◆ **Exercise brief**
Please reproduce all the records exactly while leaving out their pictures.

Human keypoint data:
+++

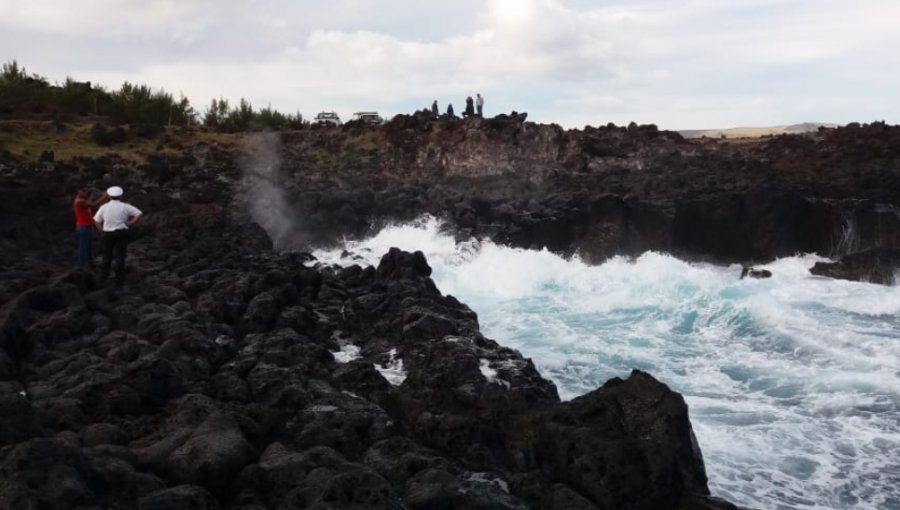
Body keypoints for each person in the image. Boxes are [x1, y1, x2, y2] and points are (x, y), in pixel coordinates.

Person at [93, 186, 142, 286]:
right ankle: (119, 280)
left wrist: (101, 230)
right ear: (120, 196)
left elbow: (96, 220)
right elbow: (139, 213)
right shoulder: (125, 206)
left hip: (107, 233)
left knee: (107, 256)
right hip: (121, 233)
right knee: (120, 257)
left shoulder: (104, 207)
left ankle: (103, 277)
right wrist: (130, 223)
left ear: (109, 196)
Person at [72, 187, 108, 269]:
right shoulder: (80, 201)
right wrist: (105, 195)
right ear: (78, 191)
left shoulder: (83, 200)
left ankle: (90, 264)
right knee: (83, 247)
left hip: (86, 226)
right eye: (83, 191)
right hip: (83, 227)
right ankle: (82, 266)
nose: (86, 192)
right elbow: (95, 204)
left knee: (88, 247)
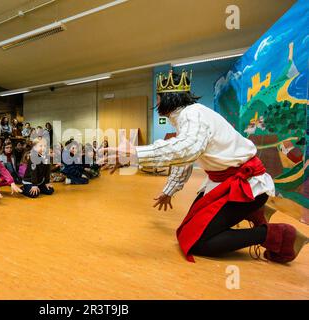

+++

◆ **Exercise result**
Body keypoints for each person in the image. Boxes are [x1, y1, x2, y2] and points are (x, y), in pixel coordinates.

Person at [93, 186, 142, 286]:
right ankle: (119, 280)
left wrist: (101, 230)
right ear: (120, 196)
left elbow: (96, 220)
right elbow: (139, 213)
right shoulder: (125, 206)
left hip: (107, 233)
left knee: (107, 256)
right hip: (121, 233)
right knee: (120, 257)
left shoulder: (104, 207)
left ankle: (103, 277)
right wrist: (130, 223)
left ear: (109, 196)
Person at [72, 187, 108, 269]:
right shoulder: (80, 201)
right wrist: (105, 195)
right ear: (78, 191)
left shoulder: (83, 200)
left ankle: (90, 264)
right knee: (83, 247)
left hip: (86, 226)
right eye: (83, 191)
right hip: (83, 227)
right ankle: (82, 266)
nose: (86, 192)
right elbow: (95, 204)
left knee: (88, 247)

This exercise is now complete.